━━ RECORDS SHOWN ━━
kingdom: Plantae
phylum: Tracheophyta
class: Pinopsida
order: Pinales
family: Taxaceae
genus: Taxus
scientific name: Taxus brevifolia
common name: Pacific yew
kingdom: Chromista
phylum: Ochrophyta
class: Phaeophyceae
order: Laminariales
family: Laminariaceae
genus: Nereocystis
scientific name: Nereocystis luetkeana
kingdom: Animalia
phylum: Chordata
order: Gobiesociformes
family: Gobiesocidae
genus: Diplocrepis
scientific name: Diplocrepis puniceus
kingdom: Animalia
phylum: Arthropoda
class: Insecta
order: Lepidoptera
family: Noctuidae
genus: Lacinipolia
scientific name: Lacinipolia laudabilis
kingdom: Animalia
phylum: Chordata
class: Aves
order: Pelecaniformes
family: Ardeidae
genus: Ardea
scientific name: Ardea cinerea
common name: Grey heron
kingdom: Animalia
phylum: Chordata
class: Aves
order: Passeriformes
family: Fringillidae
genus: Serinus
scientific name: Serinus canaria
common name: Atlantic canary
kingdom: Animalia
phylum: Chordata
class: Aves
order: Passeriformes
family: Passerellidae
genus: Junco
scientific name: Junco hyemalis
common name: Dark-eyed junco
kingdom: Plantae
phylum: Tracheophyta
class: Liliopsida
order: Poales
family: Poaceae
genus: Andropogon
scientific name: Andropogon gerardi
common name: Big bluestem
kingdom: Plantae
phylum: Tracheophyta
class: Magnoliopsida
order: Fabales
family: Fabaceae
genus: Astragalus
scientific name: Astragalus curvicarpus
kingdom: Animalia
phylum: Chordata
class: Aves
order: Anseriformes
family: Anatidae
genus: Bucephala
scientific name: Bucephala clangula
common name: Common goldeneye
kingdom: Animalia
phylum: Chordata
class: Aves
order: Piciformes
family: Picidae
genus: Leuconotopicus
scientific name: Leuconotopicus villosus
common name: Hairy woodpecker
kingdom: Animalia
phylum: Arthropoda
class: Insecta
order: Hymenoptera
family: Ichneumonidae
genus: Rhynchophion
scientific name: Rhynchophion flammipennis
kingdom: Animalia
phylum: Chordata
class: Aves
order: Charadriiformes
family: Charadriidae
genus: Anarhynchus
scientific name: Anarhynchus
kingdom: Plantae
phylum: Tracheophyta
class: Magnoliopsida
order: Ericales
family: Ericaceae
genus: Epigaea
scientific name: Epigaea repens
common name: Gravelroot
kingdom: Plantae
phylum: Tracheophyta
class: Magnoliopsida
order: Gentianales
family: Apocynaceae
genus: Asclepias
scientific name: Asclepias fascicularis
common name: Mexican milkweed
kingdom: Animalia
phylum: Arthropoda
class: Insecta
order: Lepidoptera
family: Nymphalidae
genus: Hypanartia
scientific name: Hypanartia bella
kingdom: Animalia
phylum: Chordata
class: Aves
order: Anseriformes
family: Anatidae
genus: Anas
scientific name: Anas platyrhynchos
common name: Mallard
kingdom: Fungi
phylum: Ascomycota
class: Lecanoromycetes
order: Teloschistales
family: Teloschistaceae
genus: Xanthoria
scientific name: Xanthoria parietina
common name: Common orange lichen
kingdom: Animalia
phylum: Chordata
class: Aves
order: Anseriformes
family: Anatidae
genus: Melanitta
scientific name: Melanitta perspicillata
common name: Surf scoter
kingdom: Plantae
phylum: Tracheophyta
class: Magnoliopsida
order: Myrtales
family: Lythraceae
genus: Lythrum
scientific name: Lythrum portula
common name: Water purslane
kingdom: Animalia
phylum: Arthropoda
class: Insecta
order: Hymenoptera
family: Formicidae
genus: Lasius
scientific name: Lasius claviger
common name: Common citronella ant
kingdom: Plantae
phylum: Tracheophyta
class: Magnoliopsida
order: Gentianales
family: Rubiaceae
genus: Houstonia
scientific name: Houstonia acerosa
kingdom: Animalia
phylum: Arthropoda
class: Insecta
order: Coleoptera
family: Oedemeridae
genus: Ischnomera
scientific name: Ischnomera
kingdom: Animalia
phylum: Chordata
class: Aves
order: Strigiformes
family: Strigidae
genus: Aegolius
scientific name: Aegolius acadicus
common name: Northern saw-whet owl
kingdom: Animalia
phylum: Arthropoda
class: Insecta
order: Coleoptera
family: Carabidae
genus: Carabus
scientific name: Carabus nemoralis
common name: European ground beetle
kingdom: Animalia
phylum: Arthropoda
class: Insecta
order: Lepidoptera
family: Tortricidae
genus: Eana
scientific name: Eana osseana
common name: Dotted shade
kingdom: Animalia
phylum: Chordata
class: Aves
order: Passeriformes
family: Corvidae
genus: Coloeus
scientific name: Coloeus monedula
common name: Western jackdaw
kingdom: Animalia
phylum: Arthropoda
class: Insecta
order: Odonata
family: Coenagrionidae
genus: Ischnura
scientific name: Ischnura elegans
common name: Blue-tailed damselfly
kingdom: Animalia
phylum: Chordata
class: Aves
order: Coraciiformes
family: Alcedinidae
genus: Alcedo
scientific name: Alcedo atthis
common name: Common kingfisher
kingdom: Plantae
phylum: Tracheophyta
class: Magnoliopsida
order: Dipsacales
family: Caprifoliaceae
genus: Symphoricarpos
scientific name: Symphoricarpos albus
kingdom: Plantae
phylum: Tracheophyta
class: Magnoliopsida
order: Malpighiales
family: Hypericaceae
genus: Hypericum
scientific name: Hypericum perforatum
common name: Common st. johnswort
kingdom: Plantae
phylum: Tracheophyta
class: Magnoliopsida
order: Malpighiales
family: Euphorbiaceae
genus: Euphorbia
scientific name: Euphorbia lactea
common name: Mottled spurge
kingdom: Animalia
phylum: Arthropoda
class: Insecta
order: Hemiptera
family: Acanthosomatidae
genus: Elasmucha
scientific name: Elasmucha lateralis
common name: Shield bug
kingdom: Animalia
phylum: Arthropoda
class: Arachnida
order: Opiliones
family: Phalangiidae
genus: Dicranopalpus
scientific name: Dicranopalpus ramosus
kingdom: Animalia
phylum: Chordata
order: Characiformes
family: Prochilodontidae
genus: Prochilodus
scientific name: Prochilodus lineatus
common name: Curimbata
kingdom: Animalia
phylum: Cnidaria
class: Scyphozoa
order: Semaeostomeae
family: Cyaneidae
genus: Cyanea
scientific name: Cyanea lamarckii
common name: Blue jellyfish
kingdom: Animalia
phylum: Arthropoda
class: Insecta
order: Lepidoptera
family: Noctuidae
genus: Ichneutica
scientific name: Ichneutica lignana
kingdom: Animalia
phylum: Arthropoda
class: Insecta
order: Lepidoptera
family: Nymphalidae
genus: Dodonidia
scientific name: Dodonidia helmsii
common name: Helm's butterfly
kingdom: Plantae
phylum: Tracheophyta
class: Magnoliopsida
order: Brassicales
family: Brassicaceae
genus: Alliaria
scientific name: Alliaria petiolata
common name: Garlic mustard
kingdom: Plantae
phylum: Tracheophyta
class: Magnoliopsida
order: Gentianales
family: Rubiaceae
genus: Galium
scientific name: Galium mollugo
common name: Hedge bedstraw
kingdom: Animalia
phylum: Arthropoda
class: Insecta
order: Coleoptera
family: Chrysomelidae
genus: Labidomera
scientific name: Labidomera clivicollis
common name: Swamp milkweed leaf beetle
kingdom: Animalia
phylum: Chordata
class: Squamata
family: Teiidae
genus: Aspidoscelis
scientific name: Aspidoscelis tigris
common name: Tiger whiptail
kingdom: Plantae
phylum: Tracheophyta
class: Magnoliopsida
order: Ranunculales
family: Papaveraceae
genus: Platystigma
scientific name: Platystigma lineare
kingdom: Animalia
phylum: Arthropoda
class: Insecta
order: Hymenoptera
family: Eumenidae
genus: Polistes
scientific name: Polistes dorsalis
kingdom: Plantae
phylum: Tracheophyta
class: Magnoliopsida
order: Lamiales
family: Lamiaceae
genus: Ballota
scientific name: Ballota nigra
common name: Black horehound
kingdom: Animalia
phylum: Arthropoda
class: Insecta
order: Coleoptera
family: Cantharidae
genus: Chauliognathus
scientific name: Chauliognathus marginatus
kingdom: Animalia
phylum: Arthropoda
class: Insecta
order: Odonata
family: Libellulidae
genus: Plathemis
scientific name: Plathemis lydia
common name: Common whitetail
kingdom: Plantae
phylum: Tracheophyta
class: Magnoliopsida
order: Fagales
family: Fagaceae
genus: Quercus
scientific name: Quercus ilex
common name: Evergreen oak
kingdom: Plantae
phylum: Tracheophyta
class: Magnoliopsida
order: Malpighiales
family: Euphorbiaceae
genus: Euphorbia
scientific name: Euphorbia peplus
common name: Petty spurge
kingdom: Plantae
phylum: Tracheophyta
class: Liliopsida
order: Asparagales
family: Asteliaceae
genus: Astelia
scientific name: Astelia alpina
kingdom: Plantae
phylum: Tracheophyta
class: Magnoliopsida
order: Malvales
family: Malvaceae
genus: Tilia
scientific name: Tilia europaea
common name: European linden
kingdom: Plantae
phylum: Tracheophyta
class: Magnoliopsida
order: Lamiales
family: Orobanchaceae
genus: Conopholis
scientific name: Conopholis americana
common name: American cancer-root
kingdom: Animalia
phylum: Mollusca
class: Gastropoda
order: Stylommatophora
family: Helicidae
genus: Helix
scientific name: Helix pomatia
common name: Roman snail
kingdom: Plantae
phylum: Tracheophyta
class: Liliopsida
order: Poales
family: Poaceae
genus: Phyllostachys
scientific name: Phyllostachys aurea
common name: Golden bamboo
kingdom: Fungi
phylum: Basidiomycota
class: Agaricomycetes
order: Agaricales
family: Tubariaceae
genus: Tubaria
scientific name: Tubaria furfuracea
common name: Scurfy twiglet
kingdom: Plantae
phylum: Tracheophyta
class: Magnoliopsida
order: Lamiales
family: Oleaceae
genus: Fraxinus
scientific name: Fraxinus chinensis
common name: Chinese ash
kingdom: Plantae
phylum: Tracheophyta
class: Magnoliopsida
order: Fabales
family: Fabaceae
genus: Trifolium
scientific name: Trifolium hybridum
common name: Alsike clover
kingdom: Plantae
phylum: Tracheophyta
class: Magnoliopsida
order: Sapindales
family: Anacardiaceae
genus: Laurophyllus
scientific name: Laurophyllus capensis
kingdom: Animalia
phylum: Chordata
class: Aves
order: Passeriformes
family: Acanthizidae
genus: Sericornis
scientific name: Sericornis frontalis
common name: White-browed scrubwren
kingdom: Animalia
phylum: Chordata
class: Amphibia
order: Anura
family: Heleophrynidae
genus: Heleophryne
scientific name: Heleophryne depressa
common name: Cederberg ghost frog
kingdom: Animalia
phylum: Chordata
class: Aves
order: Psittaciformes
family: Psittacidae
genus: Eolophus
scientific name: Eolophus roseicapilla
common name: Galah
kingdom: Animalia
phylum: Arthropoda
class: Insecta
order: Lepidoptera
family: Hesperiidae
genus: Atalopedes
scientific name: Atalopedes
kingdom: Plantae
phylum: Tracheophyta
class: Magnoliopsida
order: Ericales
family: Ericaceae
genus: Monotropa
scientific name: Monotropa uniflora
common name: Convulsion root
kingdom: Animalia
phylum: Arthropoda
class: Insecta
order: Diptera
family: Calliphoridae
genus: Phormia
━━━
[WHAT YOU NEED TO DO] Reproduce the material above, starting with its first line and continuing through the line containing "family: Fringillidae", with "common name" changed to "vernacular name" throughout and everything else left unchanged.

[RESULT FOR THIS TASK]
kingdom: Plantae
phylum: Tracheophyta
class: Pinopsida
order: Pinales
family: Taxaceae
genus: Taxus
scientific name: Taxus brevifolia
vernacular name: Pacific yew
kingdom: Chromista
phylum: Ochrophyta
class: Phaeophyceae
order: Laminariales
family: Laminariaceae
genus: Nereocystis
scientific name: Nereocystis luetkeana
kingdom: Animalia
phylum: Chordata
order: Gobiesociformes
family: Gobiesocidae
genus: Diplocrepis
scientific name: Diplocrepis puniceus
kingdom: Animalia
phylum: Arthropoda
class: Insecta
order: Lepidoptera
family: Noctuidae
genus: Lacinipolia
scientific name: Lacinipolia laudabilis
kingdom: Animalia
phylum: Chordata
class: Aves
order: Pelecaniformes
family: Ardeidae
genus: Ardea
scientific name: Ardea cinerea
vernacular name: Grey heron
kingdom: Animalia
phylum: Chordata
class: Aves
order: Passeriformes
family: Fringillidae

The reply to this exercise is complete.